Find the lines in the entries that follow where the word "Janes" occurs, and state how many there are, with no other words.
-- Records to process follows --
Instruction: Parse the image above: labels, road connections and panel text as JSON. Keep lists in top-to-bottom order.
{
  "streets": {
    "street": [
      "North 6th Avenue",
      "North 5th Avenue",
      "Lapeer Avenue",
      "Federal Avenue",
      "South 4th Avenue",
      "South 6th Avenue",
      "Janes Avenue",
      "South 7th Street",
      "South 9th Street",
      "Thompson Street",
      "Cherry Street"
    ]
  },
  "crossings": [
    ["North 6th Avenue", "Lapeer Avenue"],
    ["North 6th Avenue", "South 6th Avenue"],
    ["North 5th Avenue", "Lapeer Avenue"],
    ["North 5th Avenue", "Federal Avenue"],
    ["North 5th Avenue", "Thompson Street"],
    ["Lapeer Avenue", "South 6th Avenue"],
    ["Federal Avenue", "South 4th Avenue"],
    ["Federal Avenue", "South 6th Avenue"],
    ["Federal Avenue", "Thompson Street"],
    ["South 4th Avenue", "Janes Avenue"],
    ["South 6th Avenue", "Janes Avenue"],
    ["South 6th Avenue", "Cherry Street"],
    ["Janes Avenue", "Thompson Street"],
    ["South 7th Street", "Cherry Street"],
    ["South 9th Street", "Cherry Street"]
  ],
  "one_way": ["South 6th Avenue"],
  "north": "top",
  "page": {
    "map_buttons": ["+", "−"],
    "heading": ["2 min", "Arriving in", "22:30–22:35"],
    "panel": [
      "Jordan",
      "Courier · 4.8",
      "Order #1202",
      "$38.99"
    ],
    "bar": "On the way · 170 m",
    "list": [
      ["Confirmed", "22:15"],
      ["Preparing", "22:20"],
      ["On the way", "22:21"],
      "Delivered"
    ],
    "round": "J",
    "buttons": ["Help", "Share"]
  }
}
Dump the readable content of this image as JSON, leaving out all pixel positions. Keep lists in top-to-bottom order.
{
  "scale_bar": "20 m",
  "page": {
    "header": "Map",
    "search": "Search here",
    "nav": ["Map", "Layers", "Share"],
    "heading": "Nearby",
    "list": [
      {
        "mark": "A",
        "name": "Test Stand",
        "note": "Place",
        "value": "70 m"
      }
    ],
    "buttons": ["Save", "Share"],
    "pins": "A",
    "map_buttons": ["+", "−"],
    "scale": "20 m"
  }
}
-- Records to process concluded --
* **Task answer**
4